- Problem to solve: Although the entries contain pictures, write out only their text, exactly as it stands.

[Dataset entries]
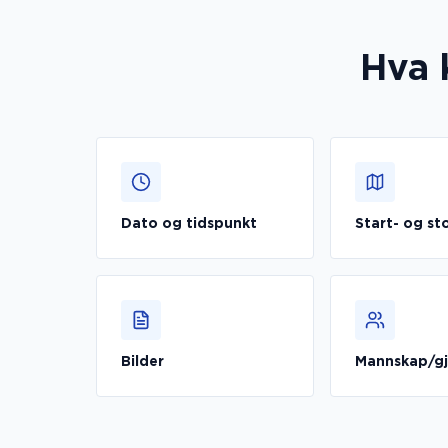
Hva 
Dato og tidspunkt
Start- og s
Bilder
Mannskap/gj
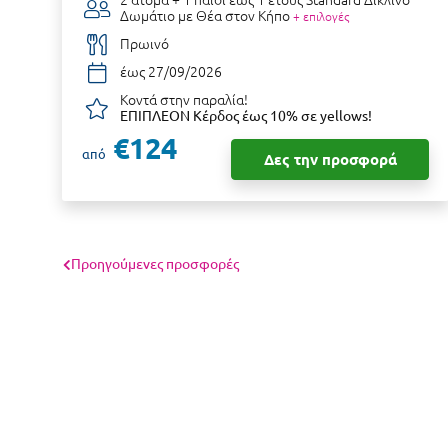
Δωμάτιο με Θέα στον Κήπο
+ επιλογές
Πρωινό
έως 27/09/2026
Κοντά στην παραλία!
ΕΠΙΠΛΕΟΝ Κέρδος έως 10% σε yellows!
€124
από
Δες την προσφορά
Προηγούμενες προσφορές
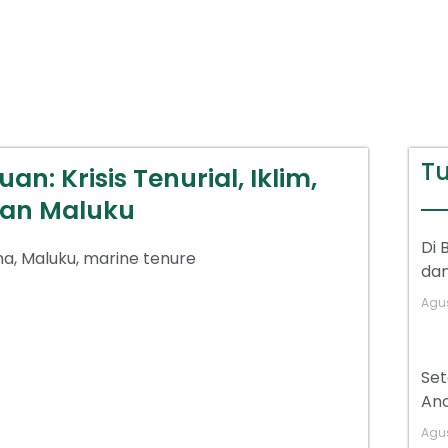
Tu
n: Krisis Tenurial, Iklim,
an Maluku
Di 
na
,
Maluku
,
marine tenure
dan
Agus
Se
Anc
Agus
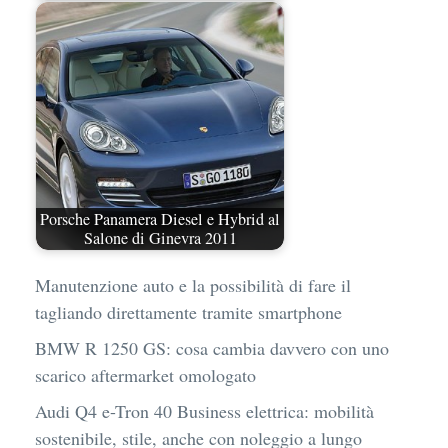
Porsche Panamera Diesel e Hybrid al
Salone di Ginevra 2011
Manutenzione auto e la possibilità di fare il
tagliando direttamente tramite smartphone
BMW R 1250 GS: cosa cambia davvero con uno
scarico aftermarket omologato
Audi Q4 e-Tron 40 Business elettrica: mobilità
sostenibile, stile, anche con noleggio a lungo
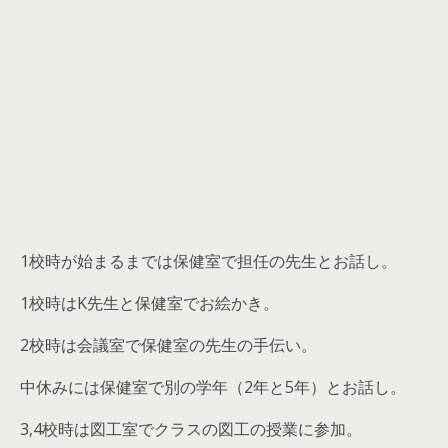
1校時が始まるまでは保健室で担任の先生とお話し。
1校時はK先生と保健室でお絵かき。
2校時は会議室で保健室の先生の手伝い。
中休みには保健室で別の学年（2年と5年）とお話し。
3,4校時は図工室でクラスの図工の授業に参加。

- Expected answer:
Hva 
Dato og tidspunkt
Start- og s
Bilder
Mannskap/gj
Δωμάτιο με Θέα στον Κήπο
+ επιλογές
Πρωινό
έως 27/09/2026
Κοντά στην παραλία!
ΕΠΙΠΛΕΟΝ Κέρδος έως 10% σε yellows!
€124
από
Δες την προσφορά
Προηγούμενες προσφορές
Tu
n: Krisis Tenurial, Iklim,
an Maluku
Di 
na
,
Maluku
,
marine tenure
dan
Agus
Se
Anc
Agus
Porsche Panamera Diesel e Hybrid al
Salone di Ginevra 2011
Manutenzione auto e la possibilità di fare il
tagliando direttamente tramite smartphone
BMW R 1250 GS: cosa cambia davvero con uno
scarico aftermarket omologato
Audi Q4 e-Tron 40 Business elettrica: mobilità
sostenibile, stile, anche con noleggio a lungo
1校時が始まるまでは保健室で担任の先生とお話し。
1校時はK先生と保健室でお絵かき。
2校時は会議室で保健室の先生の手伝い。
中休みには保健室で別の学年（2年と5年）とお話し。
3,4校時は図工室でクラスの図工の授業に参加。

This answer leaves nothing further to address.